_ASSIGNED TASK_
Repeat back every line of the data, exactly.

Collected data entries
────────────────

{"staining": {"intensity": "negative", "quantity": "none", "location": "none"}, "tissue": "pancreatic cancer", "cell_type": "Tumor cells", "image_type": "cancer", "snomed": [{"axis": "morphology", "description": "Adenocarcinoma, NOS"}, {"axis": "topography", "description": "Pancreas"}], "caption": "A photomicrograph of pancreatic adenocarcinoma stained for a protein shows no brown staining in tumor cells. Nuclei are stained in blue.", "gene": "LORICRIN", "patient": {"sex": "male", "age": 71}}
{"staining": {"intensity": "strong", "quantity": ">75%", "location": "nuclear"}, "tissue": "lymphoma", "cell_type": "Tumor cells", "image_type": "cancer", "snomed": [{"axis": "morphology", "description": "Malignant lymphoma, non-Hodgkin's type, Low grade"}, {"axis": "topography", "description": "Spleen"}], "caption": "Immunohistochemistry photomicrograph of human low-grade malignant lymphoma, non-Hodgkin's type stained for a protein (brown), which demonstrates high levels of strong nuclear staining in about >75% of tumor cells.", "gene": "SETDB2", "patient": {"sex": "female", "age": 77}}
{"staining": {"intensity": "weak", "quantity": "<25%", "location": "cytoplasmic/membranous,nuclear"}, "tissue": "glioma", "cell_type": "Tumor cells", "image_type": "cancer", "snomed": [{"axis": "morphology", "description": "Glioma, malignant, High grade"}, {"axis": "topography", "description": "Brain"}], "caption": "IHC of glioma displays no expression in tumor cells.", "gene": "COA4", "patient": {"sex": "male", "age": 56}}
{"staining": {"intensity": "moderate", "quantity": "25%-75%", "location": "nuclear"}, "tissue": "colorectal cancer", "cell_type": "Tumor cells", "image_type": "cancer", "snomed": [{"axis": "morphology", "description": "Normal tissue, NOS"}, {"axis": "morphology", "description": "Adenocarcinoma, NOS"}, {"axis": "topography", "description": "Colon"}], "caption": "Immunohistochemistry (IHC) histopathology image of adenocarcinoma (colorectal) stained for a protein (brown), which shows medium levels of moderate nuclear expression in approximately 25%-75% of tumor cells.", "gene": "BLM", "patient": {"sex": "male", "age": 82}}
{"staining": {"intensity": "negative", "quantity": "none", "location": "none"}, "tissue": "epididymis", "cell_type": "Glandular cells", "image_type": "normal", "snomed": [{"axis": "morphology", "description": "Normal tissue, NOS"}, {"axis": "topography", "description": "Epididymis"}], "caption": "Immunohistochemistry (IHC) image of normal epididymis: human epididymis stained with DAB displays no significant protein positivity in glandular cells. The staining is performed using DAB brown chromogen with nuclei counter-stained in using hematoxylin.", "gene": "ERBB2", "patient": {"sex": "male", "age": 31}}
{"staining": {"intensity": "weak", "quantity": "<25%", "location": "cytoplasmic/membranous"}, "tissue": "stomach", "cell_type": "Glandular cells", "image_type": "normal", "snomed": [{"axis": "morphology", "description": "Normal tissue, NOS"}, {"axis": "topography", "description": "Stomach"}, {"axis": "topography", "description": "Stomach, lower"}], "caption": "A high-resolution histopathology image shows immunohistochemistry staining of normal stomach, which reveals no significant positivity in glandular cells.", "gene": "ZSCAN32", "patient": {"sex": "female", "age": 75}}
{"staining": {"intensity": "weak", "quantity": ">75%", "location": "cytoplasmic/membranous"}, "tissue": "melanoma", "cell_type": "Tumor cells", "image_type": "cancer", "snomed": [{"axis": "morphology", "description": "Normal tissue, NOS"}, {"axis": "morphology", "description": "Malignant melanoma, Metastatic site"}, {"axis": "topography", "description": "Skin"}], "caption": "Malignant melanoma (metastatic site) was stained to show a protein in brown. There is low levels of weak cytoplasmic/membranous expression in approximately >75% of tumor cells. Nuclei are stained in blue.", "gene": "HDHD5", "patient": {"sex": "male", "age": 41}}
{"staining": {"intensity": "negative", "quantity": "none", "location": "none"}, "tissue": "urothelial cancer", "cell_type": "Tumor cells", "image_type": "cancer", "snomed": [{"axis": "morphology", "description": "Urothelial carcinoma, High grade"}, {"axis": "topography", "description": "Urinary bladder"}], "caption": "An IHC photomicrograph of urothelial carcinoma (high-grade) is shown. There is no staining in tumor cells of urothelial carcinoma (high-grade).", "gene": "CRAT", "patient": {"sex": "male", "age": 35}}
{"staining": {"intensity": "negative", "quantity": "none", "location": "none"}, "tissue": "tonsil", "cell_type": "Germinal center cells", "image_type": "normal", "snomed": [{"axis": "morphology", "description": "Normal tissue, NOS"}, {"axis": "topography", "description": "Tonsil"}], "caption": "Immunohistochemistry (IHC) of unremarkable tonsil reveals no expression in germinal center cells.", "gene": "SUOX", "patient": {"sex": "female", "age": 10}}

────────────────

_RESULT BELOW_
{"staining": {"intensity": "negative", "quantity": "none", "location": "none"}, "tissue": "pancreatic cancer", "cell_type": "Tumor cells", "image_type": "cancer", "snomed": [{"axis": "morphology", "description": "Adenocarcinoma, NOS"}, {"axis": "topography", "description": "Pancreas"}], "caption": "A photomicrograph of pancreatic adenocarcinoma stained for a protein shows no brown staining in tumor cells. Nuclei are stained in blue.", "gene": "LORICRIN", "patient": {"sex": "male", "age": 71}}
{"staining": {"intensity": "strong", "quantity": ">75%", "location": "nuclear"}, "tissue": "lymphoma", "cell_type": "Tumor cells", "image_type": "cancer", "snomed": [{"axis": "morphology", "description": "Malignant lymphoma, non-Hodgkin's type, Low grade"}, {"axis": "topography", "description": "Spleen"}], "caption": "Immunohistochemistry photomicrograph of human low-grade malignant lymphoma, non-Hodgkin's type stained for a protein (brown), which demonstrates high levels of strong nuclear staining in about >75% of tumor cells.", "gene": "SETDB2", "patient": {"sex": "female", "age": 77}}
{"staining": {"intensity": "weak", "quantity": "<25%", "location": "cytoplasmic/membranous,nuclear"}, "tissue": "glioma", "cell_type": "Tumor cells", "image_type": "cancer", "snomed": [{"axis": "morphology", "description": "Glioma, malignant, High grade"}, {"axis": "topography", "description": "Brain"}], "caption": "IHC of glioma displays no expression in tumor cells.", "gene": "COA4", "patient": {"sex": "male", "age": 56}}
{"staining": {"intensity": "moderate", "quantity": "25%-75%", "location": "nuclear"}, "tissue": "colorectal cancer", "cell_type": "Tumor cells", "image_type": "cancer", "snomed": [{"axis": "morphology", "description": "Normal tissue, NOS"}, {"axis": "morphology", "description": "Adenocarcinoma, NOS"}, {"axis": "topography", "description": "Colon"}], "caption": "Immunohistochemistry (IHC) histopathology image of adenocarcinoma (colorectal) stained for a protein (brown), which shows medium levels of moderate nuclear expression in approximately 25%-75% of tumor cells.", "gene": "BLM", "patient": {"sex": "male", "age": 82}}
{"staining": {"intensity": "negative", "quantity": "none", "location": "none"}, "tissue": "epididymis", "cell_type": "Glandular cells", "image_type": "normal", "snomed": [{"axis": "morphology", "description": "Normal tissue, NOS"}, {"axis": "topography", "description": "Epididymis"}], "caption": "Immunohistochemistry (IHC) image of normal epididymis: human epididymis stained with DAB displays no significant protein positivity in glandular cells. The staining is performed using DAB brown chromogen with nuclei counter-stained in using hematoxylin.", "gene": "ERBB2", "patient": {"sex": "male", "age": 31}}
{"staining": {"intensity": "weak", "quantity": "<25%", "location": "cytoplasmic/membranous"}, "tissue": "stomach", "cell_type": "Glandular cells", "image_type": "normal", "snomed": [{"axis": "morphology", "description": "Normal tissue, NOS"}, {"axis": "topography", "description": "Stomach"}, {"axis": "topography", "description": "Stomach, lower"}], "caption": "A high-resolution histopathology image shows immunohistochemistry staining of normal stomach, which reveals no significant positivity in glandular cells.", "gene": "ZSCAN32", "patient": {"sex": "female", "age": 75}}
{"staining": {"intensity": "weak", "quantity": ">75%", "location": "cytoplasmic/membranous"}, "tissue": "melanoma", "cell_type": "Tumor cells", "image_type": "cancer", "snomed": [{"axis": "morphology", "description": "Normal tissue, NOS"}, {"axis": "morphology", "description": "Malignant melanoma, Metastatic site"}, {"axis": "topography", "description": "Skin"}], "caption": "Malignant melanoma (metastatic site) was stained to show a protein in brown. There is low levels of weak cytoplasmic/membranous expression in approximately >75% of tumor cells. Nuclei are stained in blue.", "gene": "HDHD5", "patient": {"sex": "male", "age": 41}}
{"staining": {"intensity": "negative", "quantity": "none", "location": "none"}, "tissue": "urothelial cancer", "cell_type": "Tumor cells", "image_type": "cancer", "snomed": [{"axis": "morphology", "description": "Urothelial carcinoma, High grade"}, {"axis": "topography", "description": "Urinary bladder"}], "caption": "An IHC photomicrograph of urothelial carcinoma (high-grade) is shown. There is no staining in tumor cells of urothelial carcinoma (high-grade).", "gene": "CRAT", "patient": {"sex": "male", "age": 35}}
{"staining": {"intensity": "negative", "quantity": "none", "location": "none"}, "tissue": "tonsil", "cell_type": "Germinal center cells", "image_type": "normal", "snomed": [{"axis": "morphology", "description": "Normal tissue, NOS"}, {"axis": "topography", "description": "Tonsil"}], "caption": "Immunohistochemistry (IHC) of unremarkable tonsil reveals no expression in germinal center cells.", "gene": "SUOX", "patient": {"sex": "female", "age": 10}}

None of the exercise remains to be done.